- _PAGE_:
· · · · ·
Jacky Orszaczsky's Wake
So you've been missing me eh, please find here at lrast a little of what I've been up to
I use to waste a bit of time at the Harold Park Hotel a number of years ago before a disastrous business deal saw it and the adjacent apartment development closed down for four maybe five years. It was then famous as a stand up comedy venue (I saw Robin Williams preform there) but the majority of the time I spent there was at so called happy hour evenings with a couple of girl friends who lived in a small terrace across the road and other friends. A nice quite pub with easy parking and good pool tables it was very pleasant as long as the trots weren’t on at Harold Park Paceway just across the street, then it was bedlam and chaos and certainly avoided by my friends and I.
So it was with some surprise that I heard the news that the recently departed Jacky Orszaczsky’s wake was to be held there last Sunday evening at four PM. I’d gotten use to its appearance as a demolition site and was most surprised at its re emergence as an entertainment zone, just as it seems it was, to others in the neighbourhood.
Jacky Orszaczsky though not a household name (too difficult to spell and pronounce) was to the musicians of Australia and especially those of Sydney, a very important guide and mentor known as the godfather. His Tuesday night gigs in recent years at The Rose in Erskinville and @ Newtown billed as Jacky Orszaczsky and Friends attracted most musicians free of commitment that night and it was not uncommon to be entertained by up to a fifteen piece orchestra masterfully arranged and conducted by Jacky from his stool ,side stage with his piccolo bass. These were not large venues, especially the Rose, but the audiences were, and the crush and clamour to be front of stage and with a drink, for what I always imagined was the best music you could hear in any part of the world that night, will be a memory I shall forever cherish.
Yes Jacky could pull a crowd and his memorial wake at the Harold Park was no exception. When I arrived at about four forty there were crowds spilling into the street, forty or more patrons in something like cues at each of the three bars, buying as many beers and bottles of sparkling wine their hands could carry to avoid another long wait. Music was provided at this early stage by an all string, I don’t know, bush band like combo but at about five thirty an ensemble of Jacky Orszaczsky and Friends, or friends minus Jacky hit the stage and the ambience of the Rose of old descended on the thrilled crowd. Before they could finish the first signature number though the crowd was further swelled with the arrival of maybe twelve members of the local constabularies, summoned by the outraged neighbour, protesting the behaviour of these middle aged to senior delinquents who dared to disturb his Sunday afternoon snooze.
· · · · ·
- _INPUT ROWS_:

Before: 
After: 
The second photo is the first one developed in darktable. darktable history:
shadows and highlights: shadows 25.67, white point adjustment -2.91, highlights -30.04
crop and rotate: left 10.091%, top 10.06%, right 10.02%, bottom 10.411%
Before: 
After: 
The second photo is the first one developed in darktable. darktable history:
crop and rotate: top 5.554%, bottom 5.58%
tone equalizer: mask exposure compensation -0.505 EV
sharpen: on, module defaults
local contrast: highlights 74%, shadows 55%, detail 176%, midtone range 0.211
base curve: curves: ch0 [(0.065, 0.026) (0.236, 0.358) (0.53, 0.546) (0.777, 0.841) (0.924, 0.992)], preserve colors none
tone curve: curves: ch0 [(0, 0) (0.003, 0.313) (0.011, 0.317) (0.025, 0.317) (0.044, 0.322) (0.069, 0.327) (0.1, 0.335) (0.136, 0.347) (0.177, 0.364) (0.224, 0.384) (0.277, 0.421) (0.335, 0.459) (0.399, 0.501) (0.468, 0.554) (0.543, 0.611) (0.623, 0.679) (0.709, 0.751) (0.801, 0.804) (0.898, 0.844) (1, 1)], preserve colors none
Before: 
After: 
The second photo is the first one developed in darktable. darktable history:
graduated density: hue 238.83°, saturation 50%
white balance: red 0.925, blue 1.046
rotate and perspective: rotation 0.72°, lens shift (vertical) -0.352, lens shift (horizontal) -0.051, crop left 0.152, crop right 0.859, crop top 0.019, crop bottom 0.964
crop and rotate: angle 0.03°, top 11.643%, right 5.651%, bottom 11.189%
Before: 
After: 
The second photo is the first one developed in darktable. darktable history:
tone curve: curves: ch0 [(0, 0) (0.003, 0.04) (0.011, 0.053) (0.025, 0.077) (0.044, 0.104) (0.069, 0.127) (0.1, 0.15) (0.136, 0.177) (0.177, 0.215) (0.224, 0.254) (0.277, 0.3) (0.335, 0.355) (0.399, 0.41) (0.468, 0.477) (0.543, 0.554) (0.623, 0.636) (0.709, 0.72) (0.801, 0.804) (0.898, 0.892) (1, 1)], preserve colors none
· · · · ·
- _REQUIRED WORK_:
1) According to the account of the wake, what instrument did Jacky Orszaczsky play from his stool at the side of the stage?
2) Recast the rows from their first line through the line containing "crop and rotate: left" as a Markdown table with the columns Row and Line, leaving out any blank lines.

- _TASK RESPONSES_:
1) A piccolo bass.

2)
| Row | Line |
|---|---|
| 1 | Before:  |
| 2 | After:  |
| 3 | The second photo is the first one developed in darktable. darktable history: |
| 4 | shadows and highlights: shadows 25.67, white point adjustment -2.91, highlights -30.04 |
| 5 | crop and rotate: left 10.091%, top 10.06%, right 10.02%, bottom 10.411% |